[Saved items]
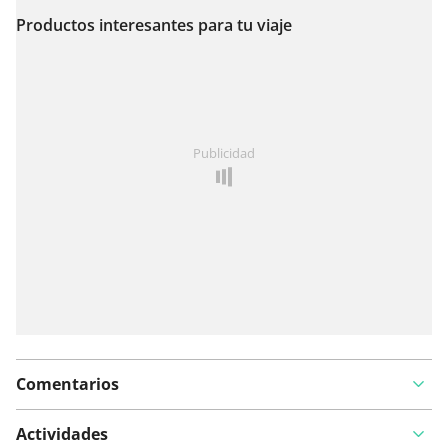
Productos interesantes para tu viaje
Ver en el mapa
¿Has notado algo en esta ruta?
Añadir un problema
Publicidad
Comentarios
Actividades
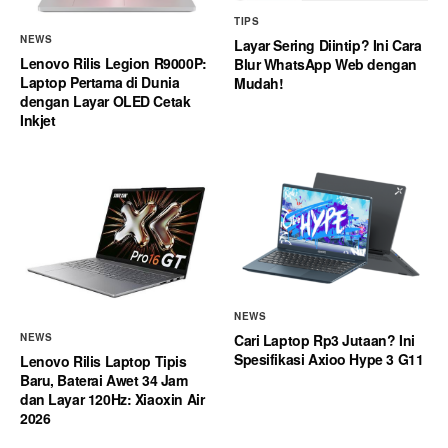
TIPS
NEWS
Layar Sering Diintip? Ini Cara
Lenovo Rilis Legion R9000P:
Blur WhatsApp Web dengan
Laptop Pertama di Dunia
Mudah!
dengan Layar OLED Cetak
Inkjet
NEWS
Cari Laptop Rp3 Jutaan? Ini
NEWS
Spesifikasi Axioo Hype 3 G11
Lenovo Rilis Laptop Tipis
Baru, Baterai Awet 34 Jam
dan Layar 120Hz: Xiaoxin Air
2026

[WHAT THIS TASK INVOLVES] Reproduce the text of all the data above word for word and line by line. Leave out the pictures.

[ANSWER SPACE]
Productos interesantes para tu viaje
Ver en el mapa
¿Has notado algo en esta ruta?
Añadir un problema
Publicidad
Comentarios
Actividades
TIPS
NEWS
Layar Sering Diintip? Ini Cara
Lenovo Rilis Legion R9000P:
Blur WhatsApp Web dengan
Laptop Pertama di Dunia
Mudah!
dengan Layar OLED Cetak
Inkjet
NEWS
Cari Laptop Rp3 Jutaan? Ini
NEWS
Spesifikasi Axioo Hype 3 G11
Lenovo Rilis Laptop Tipis
Baru, Baterai Awet 34 Jam
dan Layar 120Hz: Xiaoxin Air
2026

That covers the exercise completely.